Often, when I am reading sacred text, I find myself wondering: what does God *actually* sound like? As in, if I had been *there* at *that moment* what would I have heard? This is especially true for me when it comes to the prophets, because they are so often tasked with unenviable task of mediating God’s words to God’s people. So they receive something, and then they share it.
I can relate to that. As a pastor, one of my most visible tasks is to pay attention to scripture, to receive it, and then to help my people see it as something worth paying attention to. Ancient texts are deceptive–there is a lot of context and back story that is often invisible to us on the page which makes the task of understanding just a little bit harder. We miss the ancient jokes, the word play, the allusions that make our modern conversations come alive.
Over the past few years, I have found that biblical storytelling has been a way for me to help make scripture come alive for my community. Biblical storytelling pays attention to the words, and the context, and what we know about the ancient world, and then it helps the community to hear it fresh. The magic that happens when academic study and creative proclamation are brought together is incredibly refreshing.
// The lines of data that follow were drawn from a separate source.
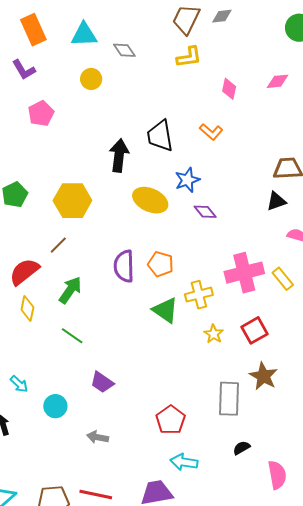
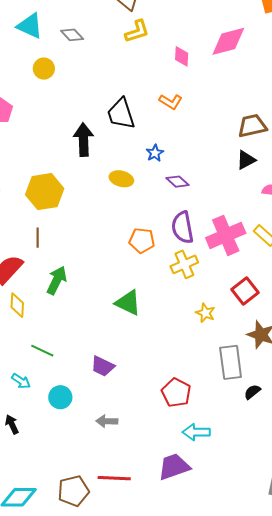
cyan triangle: (84, 35) -> (30, 26), turned 36
pink diamond: (278, 81) -> (228, 41), size x1.6
blue star: (187, 180) -> (155, 153), size x0.7
yellow ellipse: (150, 200) -> (121, 179), size x0.7
brown line: (58, 245) -> (38, 238), turned -36
purple semicircle: (124, 266) -> (182, 227), moved
green triangle: (165, 310) -> (128, 303), moved
yellow star: (214, 334) -> (205, 313), moved
green line: (72, 336) -> (42, 351), moved
black semicircle: (241, 448) -> (252, 392), moved

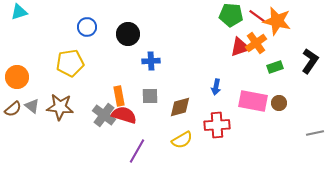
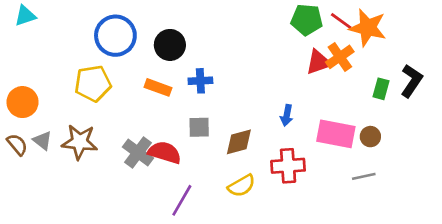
blue circle: (87, 27) -> (115, 36), size x1.6
green rectangle: (275, 67) -> (381, 89), moved, turned -56
orange rectangle: (119, 96) -> (158, 87), moved, turned -60
brown semicircle: (13, 109) -> (17, 145), turned -90
gray line: (315, 133) -> (364, 176), moved

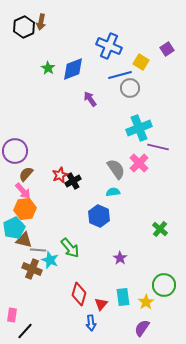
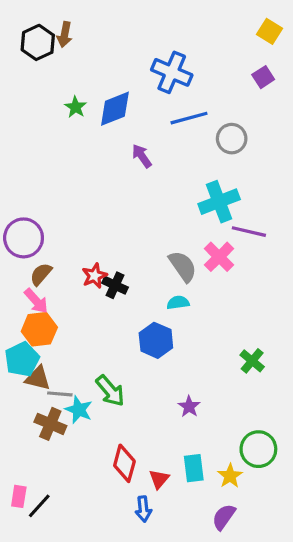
yellow square: (141, 62) -> (269, 31), moved
gray circle: (130, 88) -> (232, 139), moved
black cross: (73, 181) -> (115, 285), turned -35
black line: (25, 331) -> (39, 506), moved

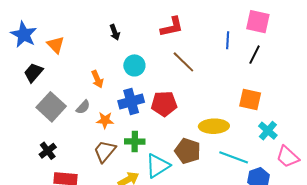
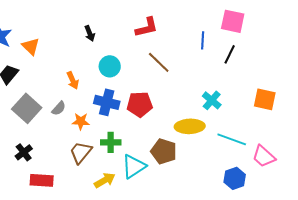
orange square: (250, 100) -> (265, 99), moved
blue cross: (131, 101) -> (107, 102), turned 30
cyan cross: (268, 131) -> (212, 100), moved
cyan line: (234, 157) -> (232, 139), moved

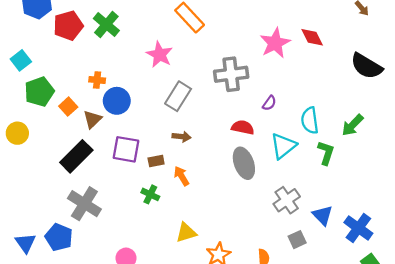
But there are choices that have to be made, such as, What does God sound like? This week, I found myself asking that question with respect to Jeremiah 23. I could say a lot about it at this point, but the general gist is that the book of Jeremiah is bitter medicine. Bad news all around for the people of God. The young Jeremiah knows it, God knows it, and nobody is particularly happy about it. And there are other prophets out there, whose message is more popular, *maybe just maybe* because it is a lot more hopeful and positive.
By the time we get to Jeremiah 23, God is fed up with these false prophets and is laying into them. To me, God seems beyond angry. God is at that point where God is almost amused by the ridiculousness of it all. I imagined God breaking into our worship on Sunday, lounging in the front pew eating popcorn and saying what God really thinks of (waves hands) all this.